Inside of the stockade and twenty feet from it, was the "dead line," marked by strips of pine boards supported on stakes three feet high. The prisoners were not allowed to touch this line or go nearer to the wall, under pain of death. Hundreds of the poor fellows were shot for unthinkingly disobeying these orders or rules. About half a mile northwest of the pen was the burying ground, which soon became densely populated. On the road to it was a log house where some forty bloodhounds were kept for the purpose of running down and capturing or killing any prisoners who might escape from the prison. On the creek above the pen were the camps of the rebel garrison and a large number of slaves, the drainage from these camps and their sinks, reinforced by that from a large cook-house just outside the walls, flowed into the creek just before it entered the prison and made its water more impure than the washings of a slaughter house.

It was the latter part of February when the Rintelman boys reached Andersonville. They had been terribly disappointed when they saw that they were being carried off farther south instead of being sent north or to the sea coast to be paroled, as the rebels had promised, and their hearts sank within them and nearly lost all hope when they entered the Andersonville pen and saw the misery there. But there in that pen full of filth and festering and dying humanity, they were fated to pass many horrible months of suffering.
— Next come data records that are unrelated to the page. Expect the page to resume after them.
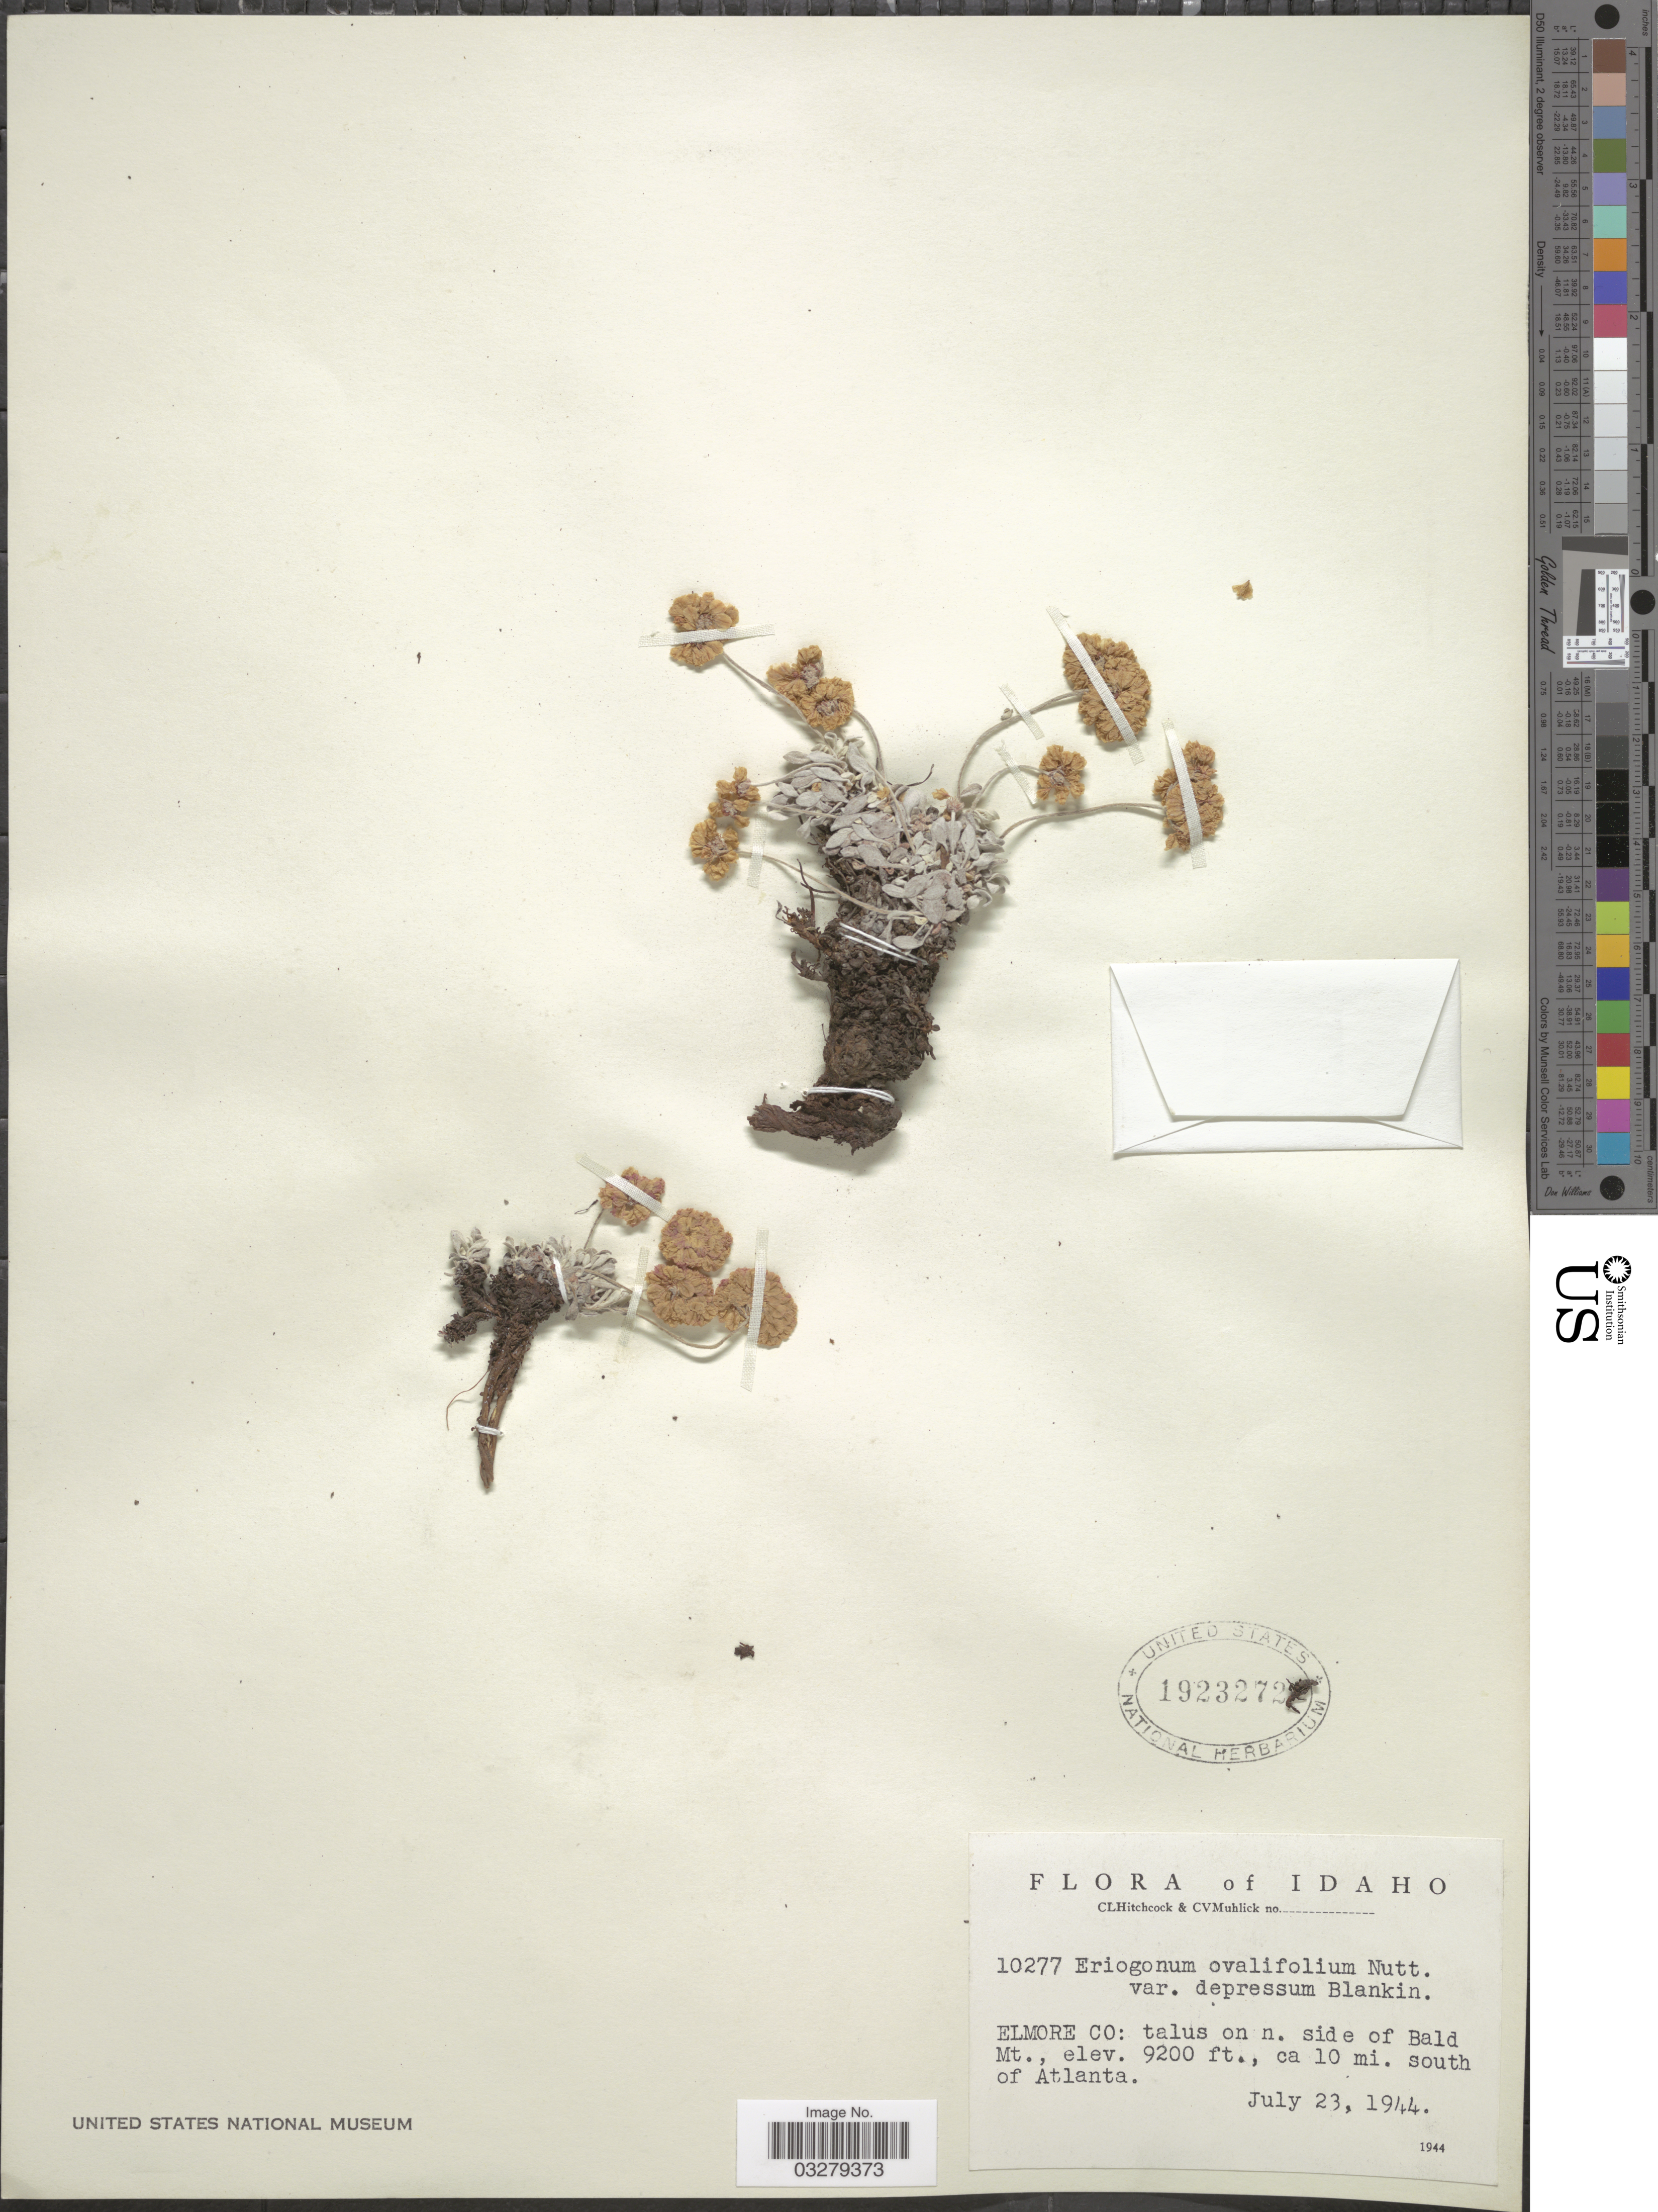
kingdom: Plantae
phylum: Tracheophyta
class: Magnoliopsida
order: Caryophyllales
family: Polygonaceae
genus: Eriogonum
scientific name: Eriogonum ovalifolium var. depressum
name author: Blank.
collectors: C. L. Hitchcock & C. V. Muhlick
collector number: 10277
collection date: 1944-07-23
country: United States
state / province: Idaho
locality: Elmore Co: talus on n. side of Bald Mt., ca. 10 mi. south of Atlanta.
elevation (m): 2804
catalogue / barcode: US 1923272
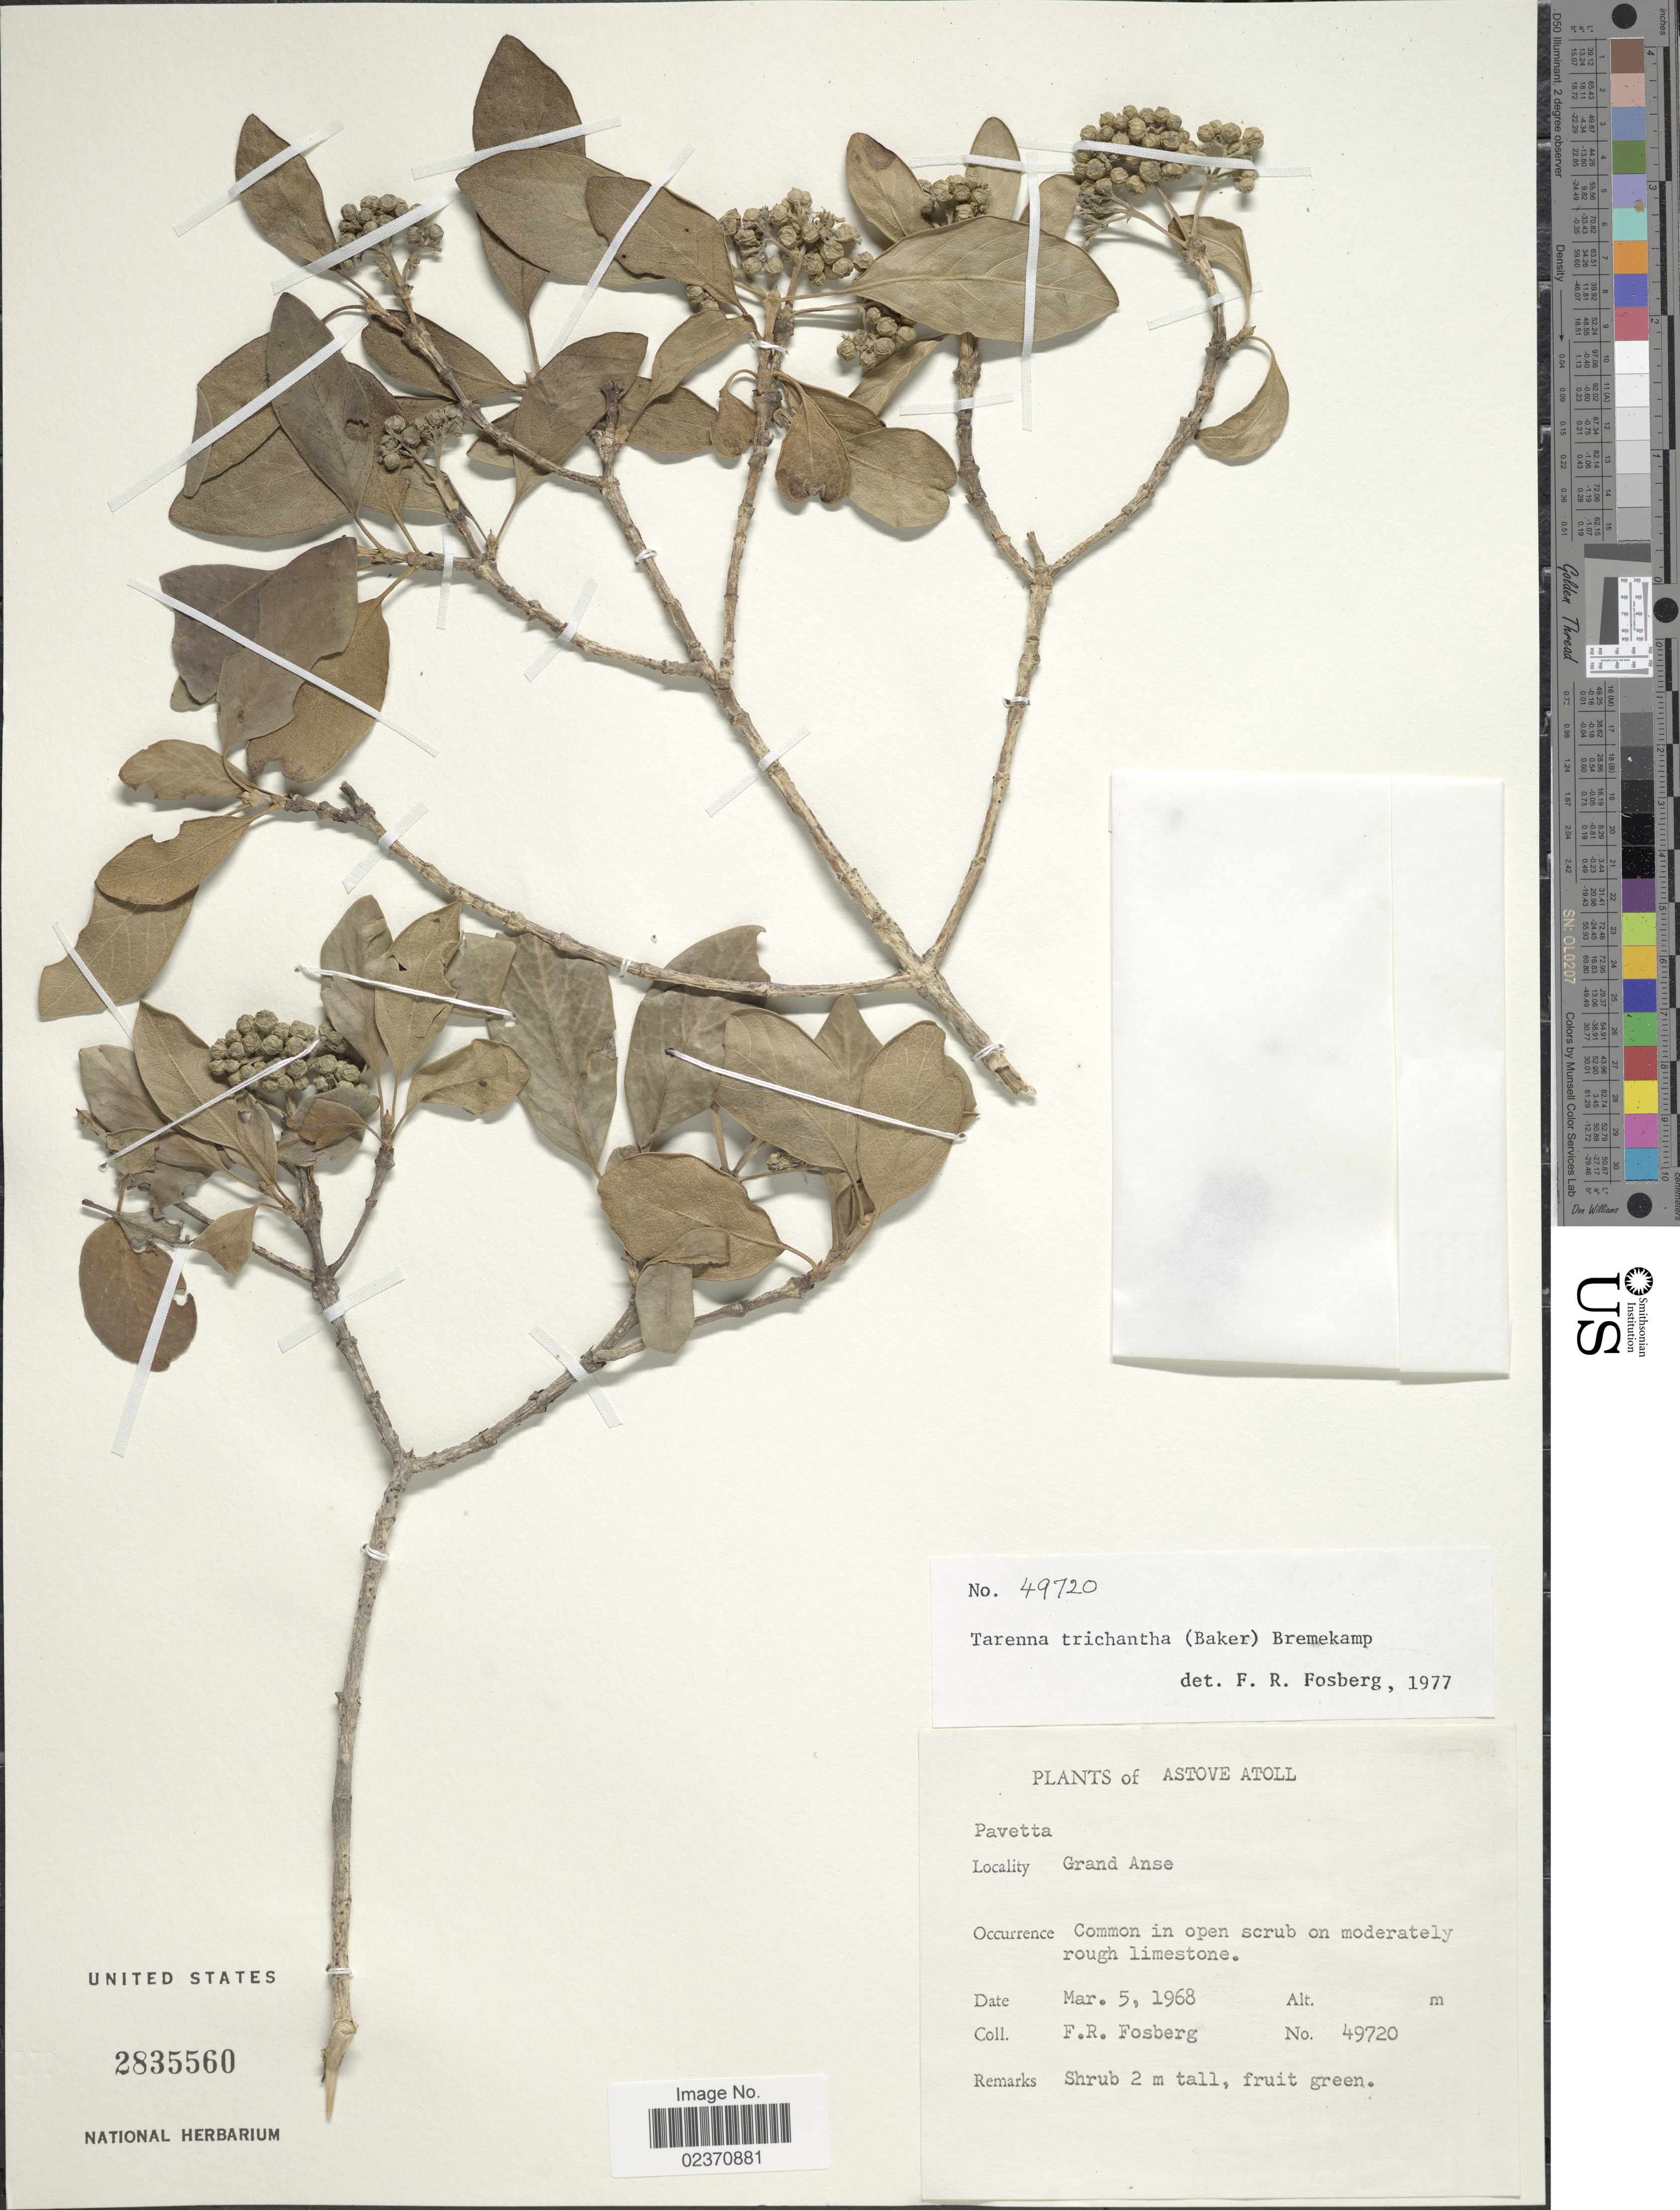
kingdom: Plantae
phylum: Tracheophyta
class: Magnoliopsida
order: Gentianales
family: Rubiaceae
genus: Paracephaelis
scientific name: Paracephaelis trichantha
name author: (Baker) De Block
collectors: F. R. Fosberg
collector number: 49720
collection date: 1968-03-05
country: Seychelles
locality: Astove Atoll, Grand Anse.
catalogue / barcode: US 2835560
There were about five thousand prisoners in the pen when our boys first entered, but the unfortunate boys were brought in by train loads until in July, there were over thirty-five thousand starving prisoners in that filthy, disease-polluted seventeen-acre lot, where they sweltered, broiled, raved with fever and died by scores. The rations issued to the prisoners were musty, half-ground corn meal and worm-filled stock, peas, and in quantity were not sufficient to keep body and soul together. No clothing, blankets nor tents were issued to prisoners at any time, and those possessed by them when they reached the prison were quickly taken from them by the guards. The result was that the poor boys were left nearly naked and with little or no protection from the elements. They invented many ways and means of protecting themselves from the weather. Some managed to erect shelters composed of pieces of blankets, tent-cloth and bits of wood, while others, less fortunate, dug holes in the ground into which they crawled for protection from the cold, heat and storm. Sometimes those dugouts caved in upon their occupants, and they being very weak, were often smothered to death before they could be dug out.